The Role of Venture Capital Investors for FinTech Start-ups
To understand the role of venture capital investment in start-ups, we first need to look at what these investors are doing. Many venture capital (VC) investors are trying to change the ways in which they are used to thinking and investing. An obvious change is that nowadays, VCs pay more attention to investment in tracks, which is to invest in an industry rather than certain start-ups in the industry that are believed to be profitable. For instance, some VC firms, such as Passion Capital and Anthemis, are renowned for their expertise in the FinTech sector. The start-ups selected by those VCs will not only benefit from the adequate financial support provided by the firms, but also by their good connections with governments, regulators and other stakeholders in the FinTech ecosystem. It is their comprehensive incubatory ability that makes investment from those types of VCs more attractive than others.

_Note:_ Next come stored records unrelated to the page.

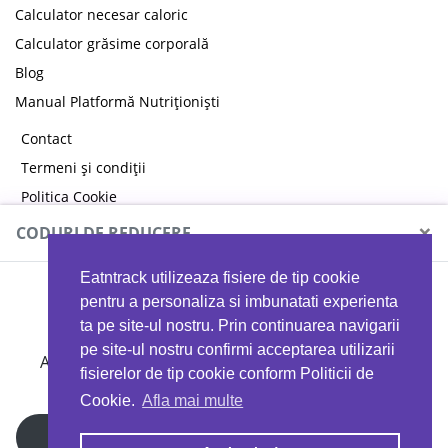
Calculator necesar caloric
Calculator grăsime corporală
Blog
Manual Platformă Nutriționiști
Contact
Termeni și condiții
Politica Cookie
Politica de confidențialitate
×
CODURI DE REDUCERE
Eatntrack utilizeaza fisiere de tip cookie
MYPROTEIN
pentru a personaliza si imbunatati experienta
ta pe site-ul nostru. Prin continuarea navigarii
pe site-ul nostru confirmi acceptarea utilizarii
Ai
40%
reducere la orice comandă folosind codul
fisierelor de tip cookie conform Politicii de
EATTRACK
Cookie.
Afla mai multe
Profită acum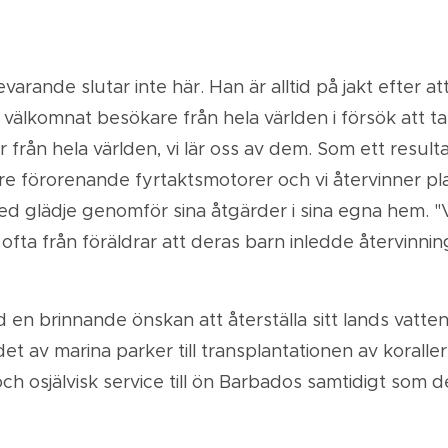
nde slutar inte här. Han är alltid på jakt efter att l
r välkomnat besökare från hela världen i försök att
r från hela världen, vi lär oss av dem. Som ett resul
dre förorenande fyrtaktsmotorer och vi återvinner pla
d glädje genomför sina åtgärder i sina egna hem. "V
 ofta från föräldrar att deras barn inledde återvinnin
n brinnande önskan att återställa sitt lands vatten
t av marina parker till transplantationen av korall
g och osjälvisk service till ön Barbados samtidigt so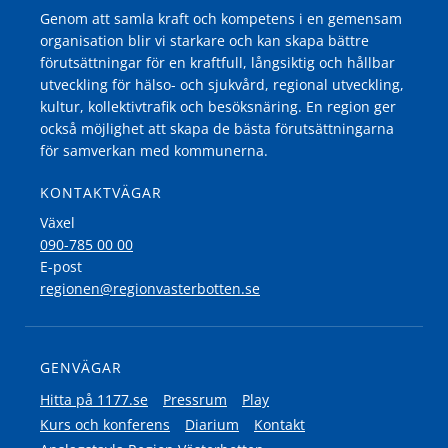
Genom att samla kraft och kompetens i en gemensam
organisation blir vi starkare och kan skapa bättre
förutsättningar för en kraftfull, långsiktig och hållbar
utveckling för hälso- och sjukvård, regional utveckling,
kultur, kollektivtrafik och besöksnäring. En region ger
också möjlighet att skapa de bästa förutsättningarna
för samverkan med kommunerna.
KONTAKTVÄGAR
Växel
090-785 00 00
E-post
regionen@regionvasterbotten.se
GENVÄGAR
Hitta på 1177.se
Pressrum
Play
Kurs och konferens
Diarium
Kontakt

The Role of Consulting for FinTech Start-ups
In a sector like FinTech, external advisers and consultants play a decisive role for the success of a company. FinTech companies work in complex environments that require complementary expertise in different fields (eg FX, TMT, machine learning, or big data analytics). The consultant has the primary task of guiding the top management of a company in selecting the right team of experts to help that company bring their products and services to market. The consultant has a secondary task of identifying and helping to resolve any anomalies and weaknesses, and facing any threats the company can encounter. In this regard, consultants can provide advice by developing research and technical reports on the industry as a whole, or more specifically on the start-up’s major competitors. These reports give the company an insight into potential opportunities, and the pros and cons associated with them. For example, with the help of SWOT analysis, consultants can effectively advise the company in terms of its future direction and strategy layout. The company – especially in its early stage – can also benefit from the networks and reputation of the consultant and therefore quickly find its standing point in the industry.